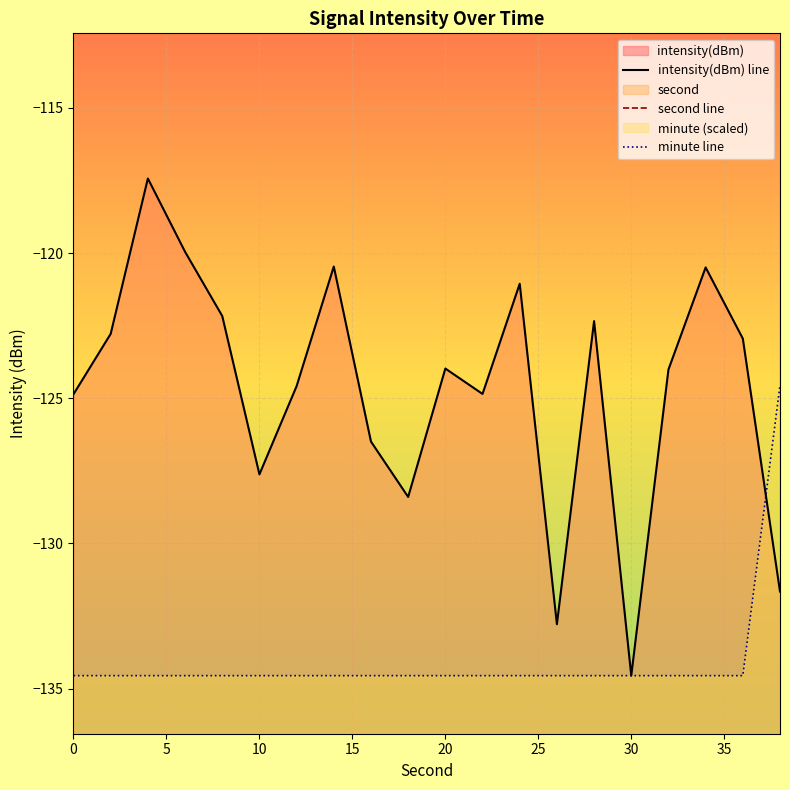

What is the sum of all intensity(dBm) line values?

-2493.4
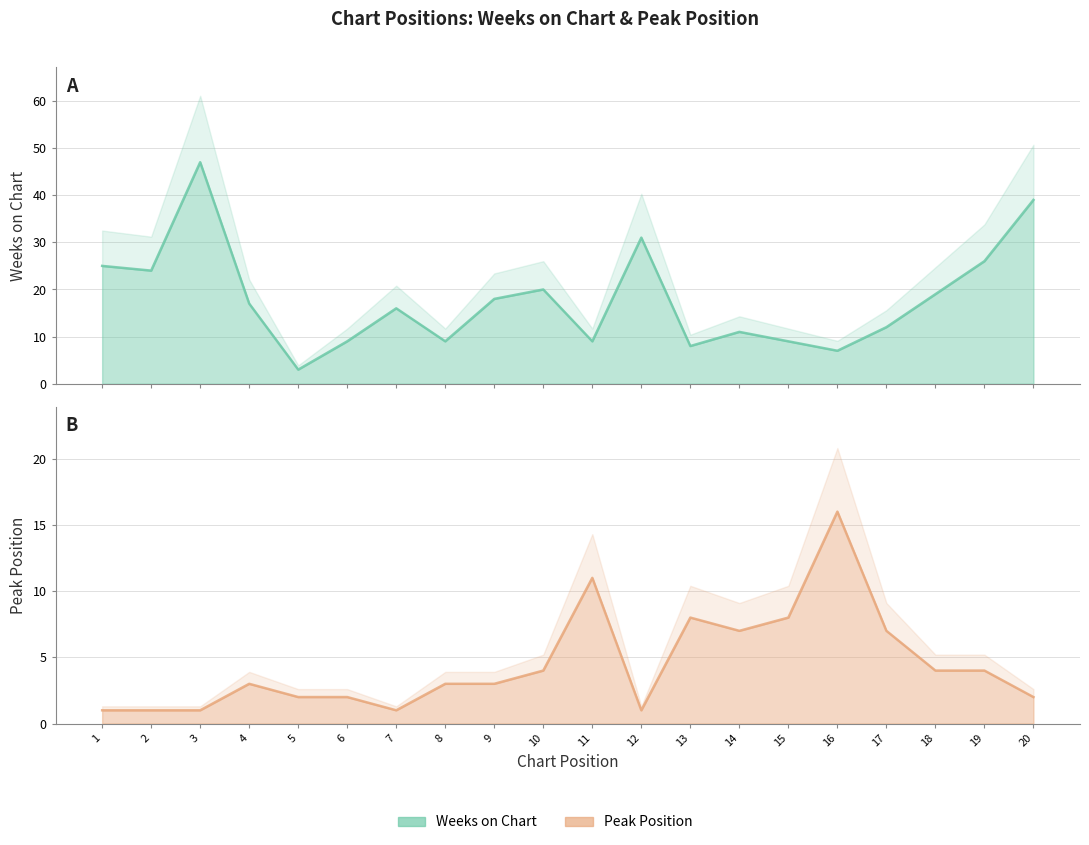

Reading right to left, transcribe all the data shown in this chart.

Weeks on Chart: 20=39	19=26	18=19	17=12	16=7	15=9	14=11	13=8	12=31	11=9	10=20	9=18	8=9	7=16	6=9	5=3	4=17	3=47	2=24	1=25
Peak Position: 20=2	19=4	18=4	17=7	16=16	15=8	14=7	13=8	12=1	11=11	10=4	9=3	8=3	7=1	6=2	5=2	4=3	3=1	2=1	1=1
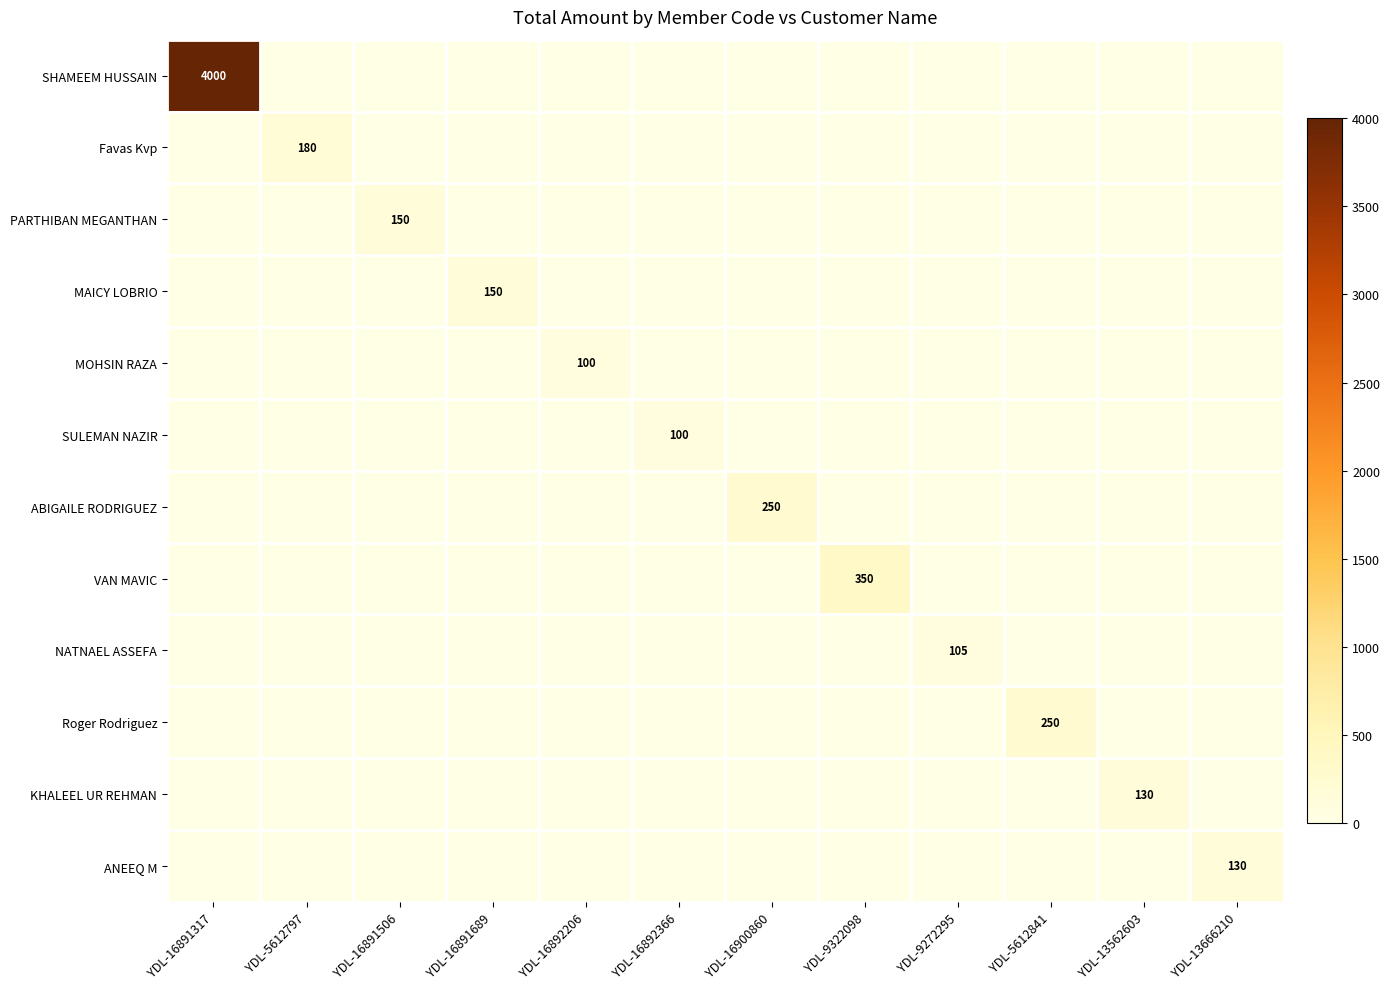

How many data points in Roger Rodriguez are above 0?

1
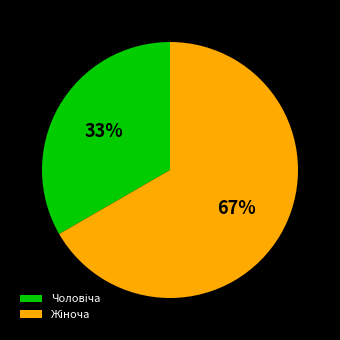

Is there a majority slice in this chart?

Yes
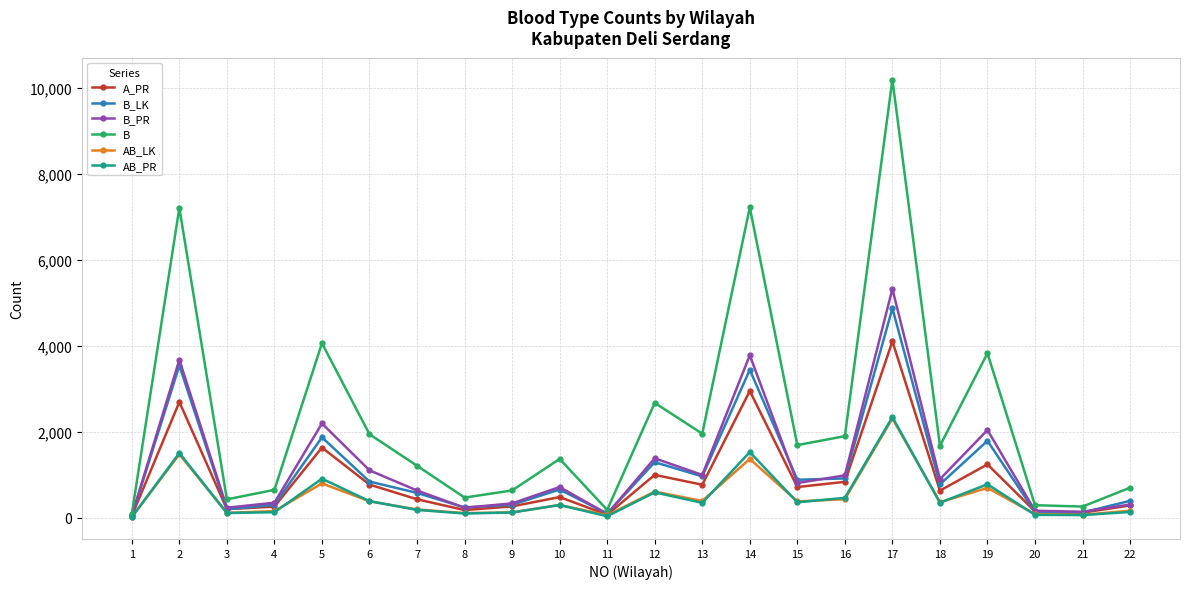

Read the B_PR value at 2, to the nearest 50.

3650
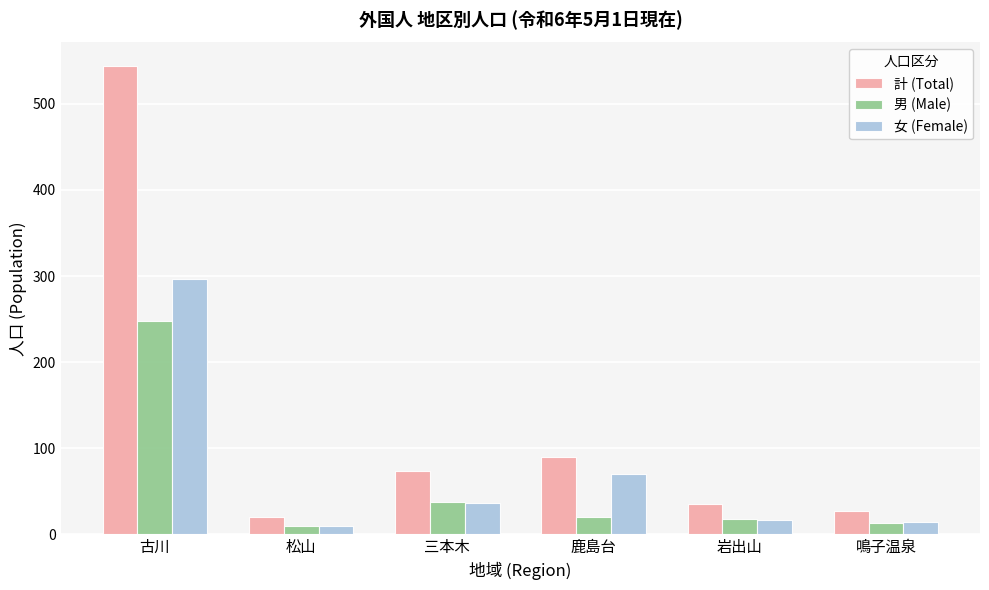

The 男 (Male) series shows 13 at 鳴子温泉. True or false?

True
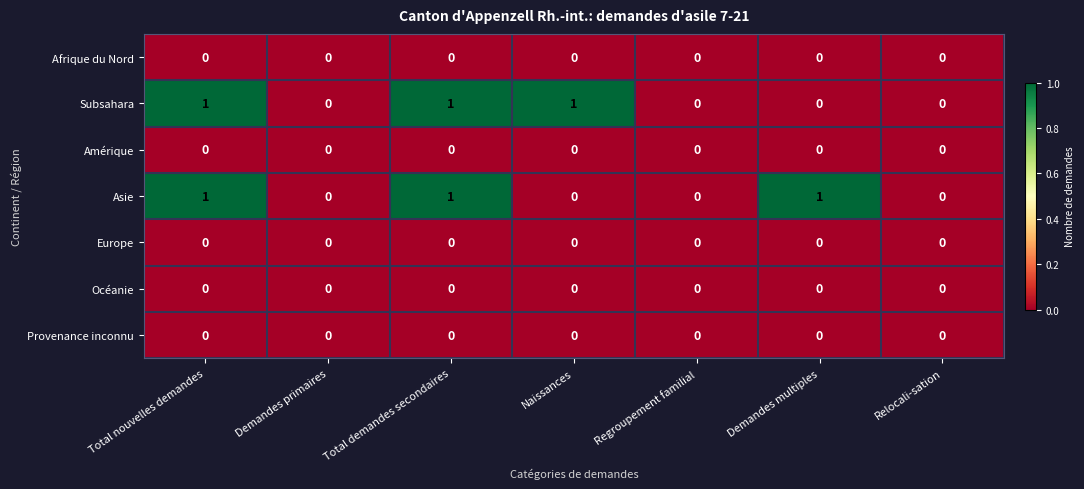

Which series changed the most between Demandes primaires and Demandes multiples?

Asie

◇ ◇ ◇

● **Your assignment**: Copy every record above word for word, but leave out the pictures.

● **Task output**:
What is the sum of all intensity(dBm) line values?

-2493.4

Reading right to left, transcribe all the data shown in this chart.

Weeks on Chart: 20=39	19=26	18=19	17=12	16=7	15=9	14=11	13=8	12=31	11=9	10=20	9=18	8=9	7=16	6=9	5=3	4=17	3=47	2=24	1=25
Peak Position: 20=2	19=4	18=4	17=7	16=16	15=8	14=7	13=8	12=1	11=11	10=4	9=3	8=3	7=1	6=2	5=2	4=3	3=1	2=1	1=1

How many data points in Roger Rodriguez are above 0?

1

Is there a majority slice in this chart?

Yes

Read the B_PR value at 2, to the nearest 50.

3650

The 男 (Male) series shows 13 at 鳴子温泉. True or false?

True

Which series changed the most between Demandes primaires and Demandes multiples?

Asie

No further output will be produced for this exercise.